Taking to social media, both of the new MPs thanked voters and vowed to not let them down. 

Edwards described the win as the “privilege of my life”, adding in her victory speech that it sends “a clear message to Sunak and the Conservative Party that [voters] have had enough of this failed government, which has crashed the economy and destroyed our public services”. 

“The people of Tamworth have made it clear. It’s time for change,” she said. 

In his first speech as an MP, Strathern echoed Starmer words by saying voters in Mid Bedfordshire “have made history”. 

“After decades of being taken for granted, feeling left behind, being underrepresented, they made a decision it was time for a change,” he said, “Nowhere is off limits for this Labour Party and tonight’s result proves it.”

Tory chairman Greg Hands admitted the results were “disappointing” and vowed to get Conservative voters back to the polls.

Turnout was down significantly in both seats, and Tory spokespersons and MPs were quick to make the point that the results were evidence of loss of faith in the Conservatives – rather than real enthusiasm for Labour under Keir Starmer.
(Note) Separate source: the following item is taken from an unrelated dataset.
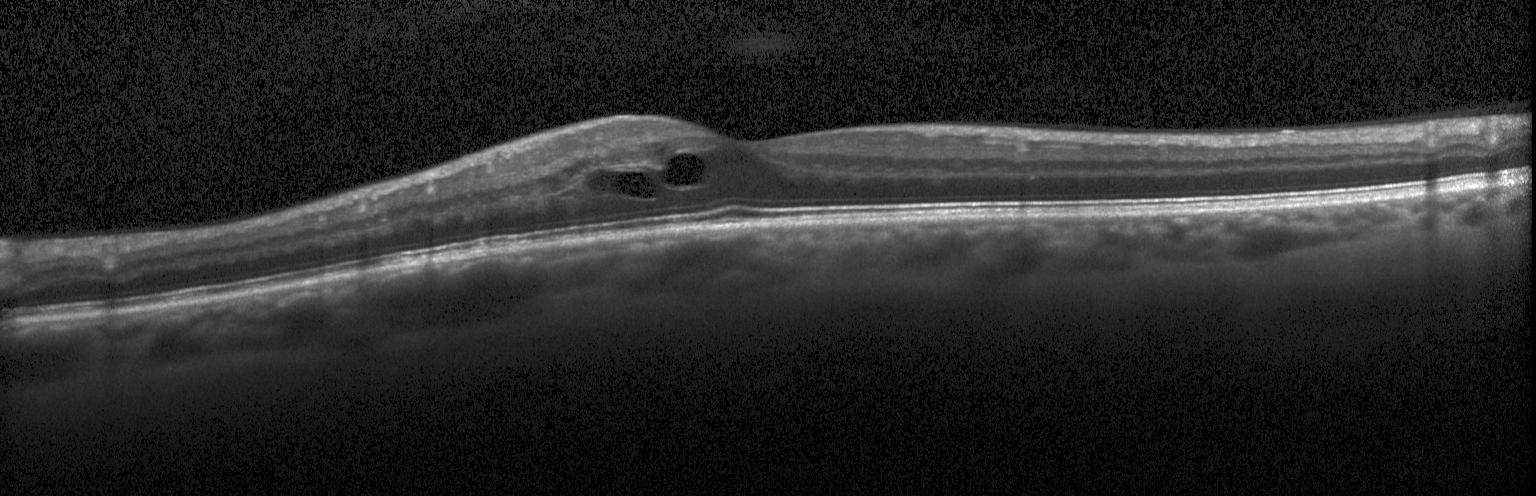

OCT finding: diabetic macular edema (DME).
A Conservative Party on the verge of giving up

The victories in two Tory safe seats set a disastrous precedent for the Conservatives, and as the next general election looms large on the minds of both politicians and voters, Thursday’s by-election results suggest Labour has a fighting chance of getting back into power.

The next general election is slated to take place before January 2025, with the public likely going to the polls in either spring or autumn 2024. 
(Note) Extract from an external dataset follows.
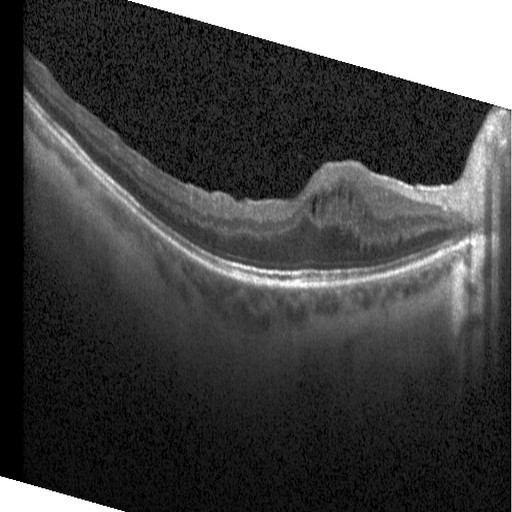

Diagnosis: diabetic macular edema.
Tory insiders have suggested that the party is more focussed on coming back after defeat than actually battling for a general election win.
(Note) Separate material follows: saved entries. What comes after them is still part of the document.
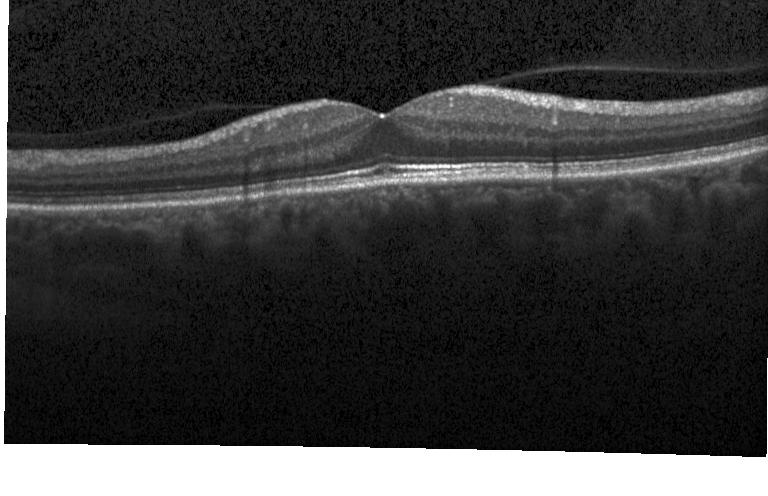
Impression: neither CNV, DME, nor drusen.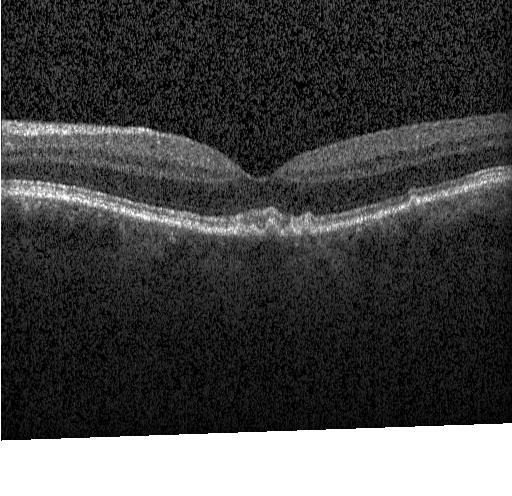
Diagnosis: multiple drusen.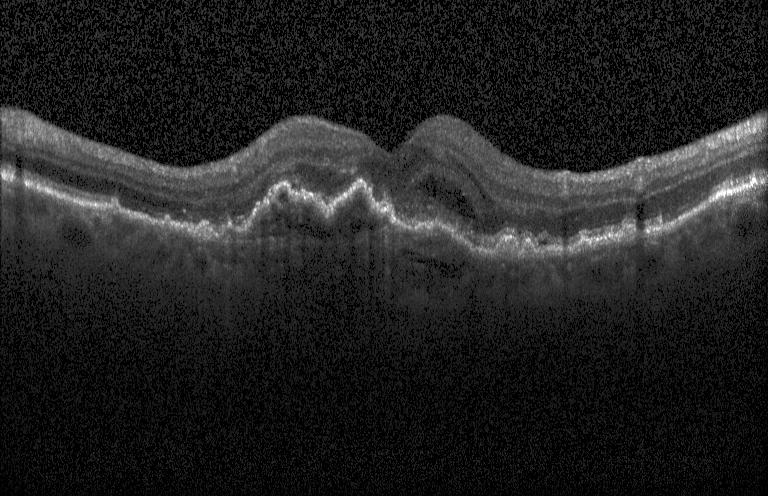 Acquired on a Heidelberg Spectralis, OCT B-scan, spectral-domain OCT, horizontal scan through the fovea. Diagnosis: a choroidal neovascular membrane.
One MP said, as reported by The Guardian: “MPs are obviously jittery. There is no enthusiasm for Labour but also an absence of any apparent strategy from the government.

“If we get it wrong, we risk turning a challenging situation into a disaster.”

MP for Devizes and co-chair of New Conservatives Danny Kruger, who has been a vocal supporter of schools ‘outing’ trans pupils to parents against their will, said the PM needs to be “more coherent, more robust and braver” on areas including trans rights, tax cuts and migration.

As it stands, the public are increasingly dissatisfied with the Tories, who have held onto power through a 13-year revolving door of prime ministers, the Covid-19 pandemic, the cost-of-living crisis and numerous scandals. 

YouGov data shows that in April 2021, the government had a 37 per cent approval rate, by October 2023 that number plummeted to just 15 per cent – with 65 per cent of those surveyed reporting disapproval. 

While Ipsos’ latest opinion and voter intention polls reveal Labour scored 44 per cent – compared with the Tories with 24 per cent – when people were asked who they would vote for. 

Equally, 80 per cent of those surveyed by Ipsos said they were dissatisfied with the government, opposed to 12 per cent who were satisfied. 

The prime minister was found to have a 52 per cent unfavourable rating, compared to a favourable score of 24 per cent. 

Of course, six months or even a year is an exceptionally long time in politics – for example, this time last year. Liz Truss was PM and being trolled by a lettuce – and so the tides could arguably turn in back in Sunak’s favour. 

However, with Labour’s resounding victories in previously safe seats for the Conservative Party, Starmer will turn his attention to regaining seats in the Red Wall and those with much smaller Tory majorities elsewhere. 

Sunak has his work cut out for him, and in the run up to the general election, the task ahead for the Tories is not set to get any easier.